__Source extract__
======

Time is of the essence for treating venomous snakebites, and a product being developed by researchers at the University of Arizona College of Medicine -- Tucson may extend that window for treatment.
The researchers hope this new treatment will delay or prevent some of the most serious consequences of bites from rattlesnakes and other venomous snakes.
The product, which still must undergo lengthy lab and clinical trials, is intended to act as a "bridge" that buys time for a person who faces the potentially life-threatening effects of a snakebite, which may occur far from medical care. The treatment might be stocked in ambulances, or included in first-aid kits for campers and hikers, said Dr. Vance G. Nielsen, professor and vice chair for research in the Department of Anesthesiology.
Nielsen led the research, collaborating with toxicologist Dr. Leslie Boyer, founding director of the UA's VIPER Institute and associate professor of pathology, who develops antivenom treatments for snakebite and scorpion stings. Boyer also is a member of the BIO5 Institute.
The team has been working with Tech Launch Arizona, the UA office that commercializes inventions stemming from University research, on protecting the intellectual property and strategizing pathways to bring the treatment to market so it can get into the hands of medical professionals.
As many as 8,000 people are bitten by venomous snakes in the United States each year, according to the U.S. Centers for Disease Control and Prevention. The bites are fatal for only about five or six of those people, and most of those deaths are attributed to rattlesnakes.

======

__Requirement__
Carry on the article about the snakebite treatment from the point where it stops. The data that comes after has no connection to the snakebite treatment article.

[Stored data]
======

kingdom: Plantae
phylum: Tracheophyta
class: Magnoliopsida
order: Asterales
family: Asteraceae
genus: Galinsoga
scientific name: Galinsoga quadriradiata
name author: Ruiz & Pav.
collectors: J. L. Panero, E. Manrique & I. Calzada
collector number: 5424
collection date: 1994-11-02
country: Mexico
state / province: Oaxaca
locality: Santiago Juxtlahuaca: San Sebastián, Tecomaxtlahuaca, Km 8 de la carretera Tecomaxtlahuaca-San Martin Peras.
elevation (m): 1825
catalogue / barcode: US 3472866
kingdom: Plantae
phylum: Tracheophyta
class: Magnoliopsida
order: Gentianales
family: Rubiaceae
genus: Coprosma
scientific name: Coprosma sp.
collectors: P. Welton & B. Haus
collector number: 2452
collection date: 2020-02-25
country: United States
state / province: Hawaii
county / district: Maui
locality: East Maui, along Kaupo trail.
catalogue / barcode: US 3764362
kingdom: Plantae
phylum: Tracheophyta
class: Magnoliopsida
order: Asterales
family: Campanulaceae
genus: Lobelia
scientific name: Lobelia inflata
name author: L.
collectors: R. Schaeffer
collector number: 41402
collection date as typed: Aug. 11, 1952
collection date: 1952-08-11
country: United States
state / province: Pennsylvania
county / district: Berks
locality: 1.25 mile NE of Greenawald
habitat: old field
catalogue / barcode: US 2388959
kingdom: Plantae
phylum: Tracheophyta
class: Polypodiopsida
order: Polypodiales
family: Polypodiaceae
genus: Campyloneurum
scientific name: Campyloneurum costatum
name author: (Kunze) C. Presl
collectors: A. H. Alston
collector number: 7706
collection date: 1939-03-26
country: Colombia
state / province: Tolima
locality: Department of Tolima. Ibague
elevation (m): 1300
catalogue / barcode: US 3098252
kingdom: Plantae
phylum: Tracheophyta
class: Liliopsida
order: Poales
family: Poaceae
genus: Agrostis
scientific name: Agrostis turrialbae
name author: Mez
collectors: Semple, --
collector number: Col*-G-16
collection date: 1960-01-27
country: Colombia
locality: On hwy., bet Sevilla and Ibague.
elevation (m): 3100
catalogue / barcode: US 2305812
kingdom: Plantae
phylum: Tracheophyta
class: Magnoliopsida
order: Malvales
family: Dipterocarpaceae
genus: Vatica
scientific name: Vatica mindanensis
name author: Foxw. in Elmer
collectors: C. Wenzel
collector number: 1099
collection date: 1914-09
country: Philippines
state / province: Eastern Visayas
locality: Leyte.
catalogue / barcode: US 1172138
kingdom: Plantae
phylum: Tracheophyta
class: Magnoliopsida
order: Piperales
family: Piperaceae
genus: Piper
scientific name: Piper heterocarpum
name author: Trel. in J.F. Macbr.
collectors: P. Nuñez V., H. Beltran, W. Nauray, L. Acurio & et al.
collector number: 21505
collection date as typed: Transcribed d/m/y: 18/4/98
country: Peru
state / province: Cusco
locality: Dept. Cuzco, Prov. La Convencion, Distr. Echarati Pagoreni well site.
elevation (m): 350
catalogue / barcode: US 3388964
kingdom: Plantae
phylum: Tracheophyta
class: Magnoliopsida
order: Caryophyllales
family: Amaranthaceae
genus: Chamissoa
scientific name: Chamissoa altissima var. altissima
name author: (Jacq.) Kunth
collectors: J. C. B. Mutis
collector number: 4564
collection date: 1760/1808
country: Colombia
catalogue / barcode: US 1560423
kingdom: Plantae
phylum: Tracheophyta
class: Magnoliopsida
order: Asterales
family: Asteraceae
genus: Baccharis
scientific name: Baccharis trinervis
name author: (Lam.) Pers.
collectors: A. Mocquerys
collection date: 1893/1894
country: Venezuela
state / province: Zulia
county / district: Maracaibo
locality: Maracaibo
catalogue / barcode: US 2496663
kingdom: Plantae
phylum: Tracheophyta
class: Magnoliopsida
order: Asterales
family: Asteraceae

======

__Final answer__
The new therapy is intended to prevent or delay a dangerous result of rattlesnake bite: destruction of fibrinogen, an essential protein that enables blood to clot. Loss of fibrinogen increases the risk of bleeding within the body.
"People may not die from that, but they may have bleeding into their brain or intestine, and they may require transfusions. They may have a lot of serious consequences because of that bleeding," Nielsen said.
The product consists of a combination of carbon monoxide and iron, which -- if given soon enough after the bite -- could block the venom's effects, preserving fibrinogen and allowing blood to clot. That, in turn, could delay or prevent the serious bleeding from snakebite.
The treatment would be given to people bitten by rattlesnakes and other "pit vipers," a family of snakes found throughout North and South America. Some toxins in pit viper venom destroy fibrinogen, while other toxins work on different paths of the coagulation (clotting) pathway, Nielsen said.
"I became interested in this line of investigation as a natural offshoot of my work understanding the biology of iron and carbon monoxide modifications of fibrinogen," said Nielsen, an anesthesiologist. "The concept that changing fibrinogen so that it may resist venom-mediated destruction was a thought that just came to me."
Nielsen began developing the treatment a year ago and said it is "purely at the discovery and development phase." He is optimistic about the product's potential, as is Boyer.
"We don't want people to think this is going to be available to them tomorrow," Boyer said. "It will take awhile to put it through the tests for safety and efficacy required to prove its value. For now, I'm delighted to be part of this innovative approach that may lead to a better outcome for patients. Dr. Nielsen brings an entirely new perspective to the field of snakebite treatment."